Non entro approfonditamente nel merito dei criteri. Bisogna pensare bene a questo. Alcuni criteri sono però oggettivi e verificabili: il conseguimento di un’abilitazione di prima fascia per una promozione di seconda fascia, il numero complessivo delle abilitazioni, la quantità e continuità della produzione scientifica di un certo livello (magari totale di articoli in riviste di classe A normalizzate per le riviste totali di classe A di quel settore, poiché alcuni settori hanno dichiarato di classe A tutte le loro riviste di settore), fabbisogno della facoltà per il personale appartenente a quel determinato settore, anzianità di servizio del docente etc etc. Ci sono tanti criteri oggettivi che si possono adottare e che limiterebbero facilmente gli abusi attuali.

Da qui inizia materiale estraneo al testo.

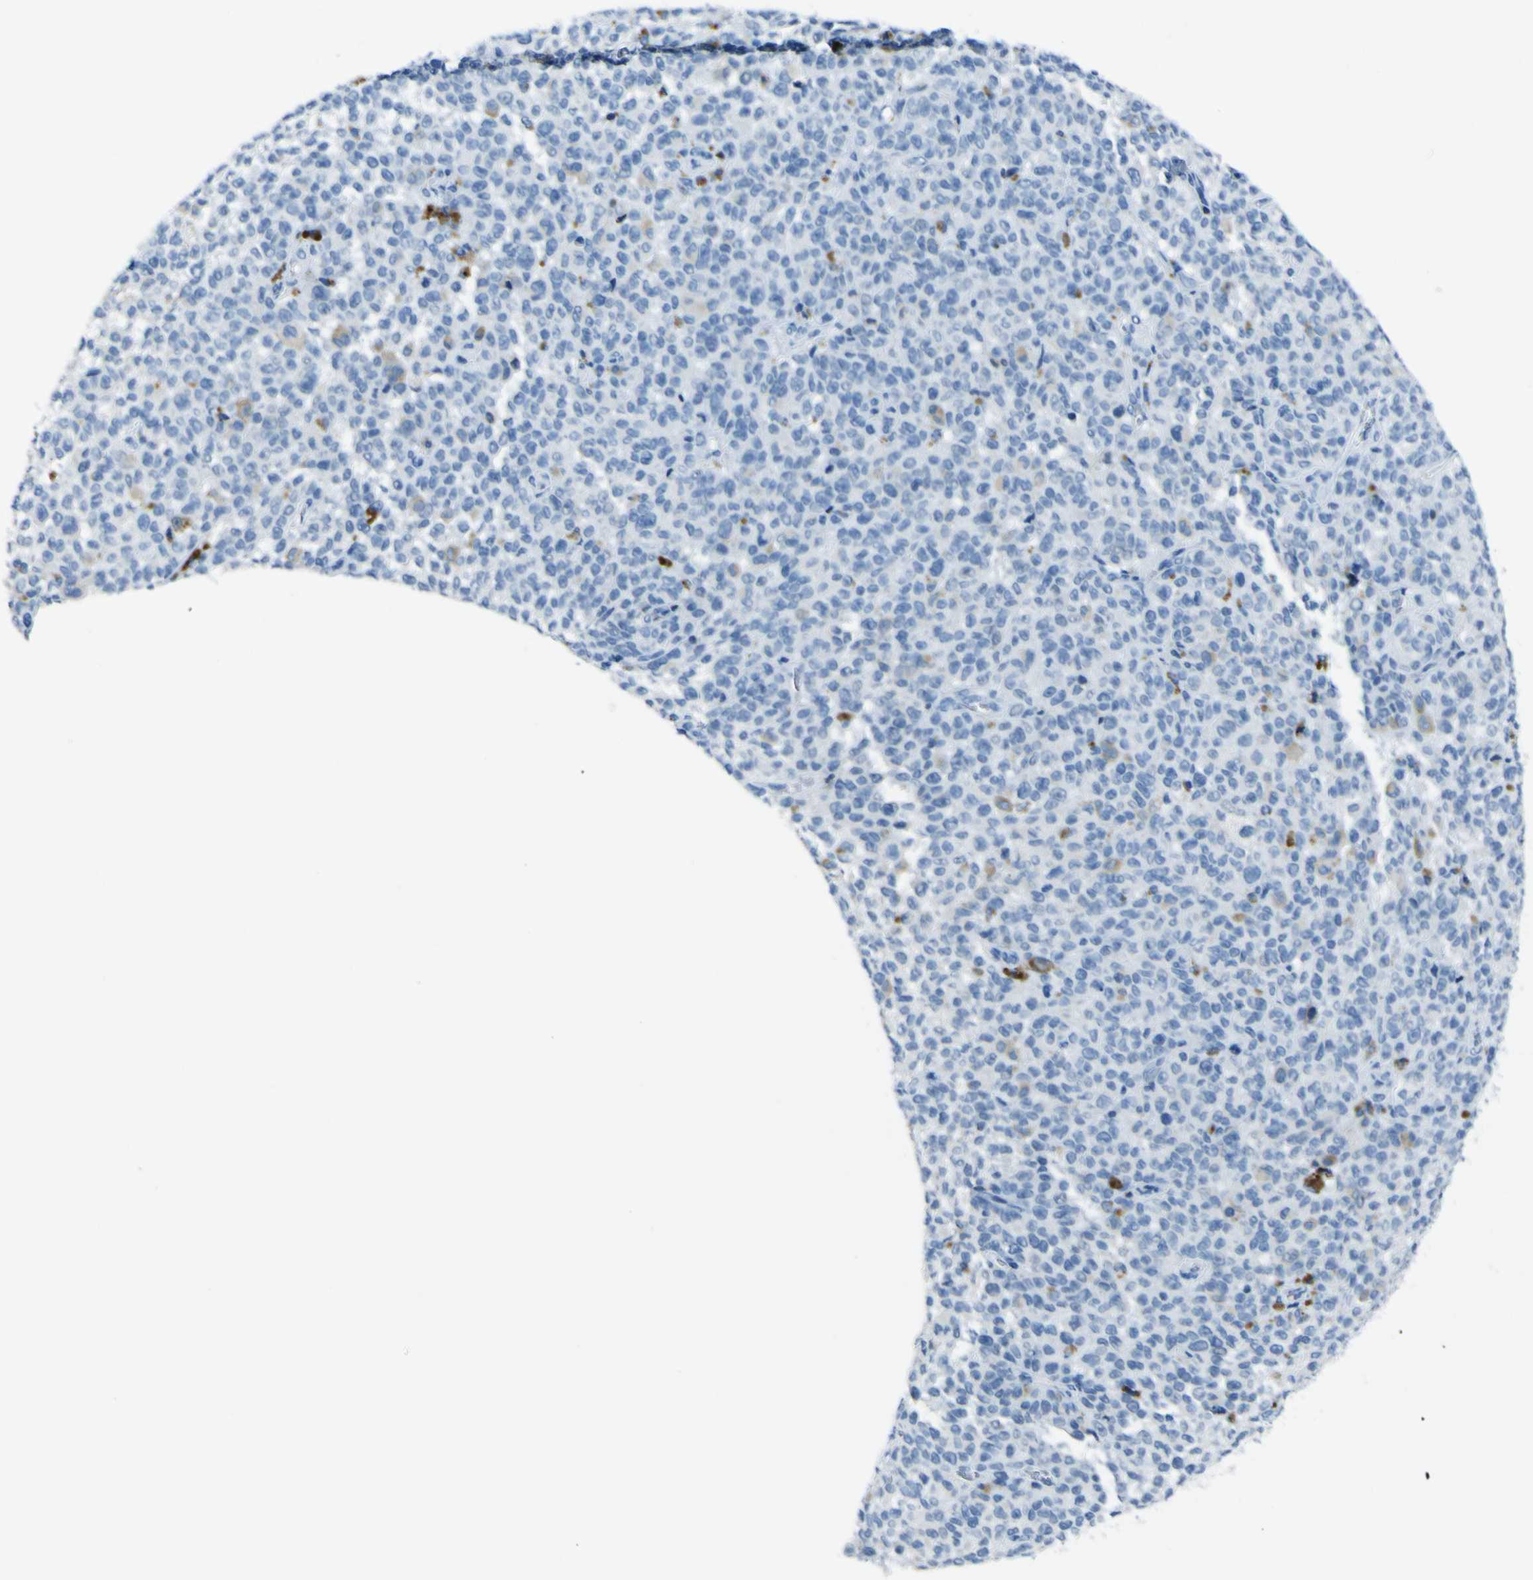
{"staining": {"intensity": "negative", "quantity": "none", "location": "none"}, "tissue": "melanoma", "cell_type": "Tumor cells", "image_type": "cancer", "snomed": [{"axis": "morphology", "description": "Malignant melanoma, NOS"}, {"axis": "topography", "description": "Skin"}], "caption": "Protein analysis of malignant melanoma exhibits no significant expression in tumor cells. (DAB (3,3'-diaminobenzidine) immunohistochemistry with hematoxylin counter stain).", "gene": "PHKG1", "patient": {"sex": "female", "age": 82}}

Il punto non è definire i criteri, che spesso sono concorrenti, non discordanti e portano dritto sempre alle stesse persone, ma rendete tali criteri cogenti!
Mi auguro, infine, che il problema sollevato scompaia con le abilitazioni a sportello, che limiteranno l’affollamento, la definizione di asticelle sempre più giuste (non dico più alte) e l’eliminazione dei punti organico e la loro sostituzione con altri strumenti di definizione delle risorse disponibili. In futuro, dovrebbe essere possibile ad un dipartimento di promuovere automaticamente uno studioso meritevole che abbia acquisito un’abilitazione nazionale senza doverlo fare aspettare ingiustamente.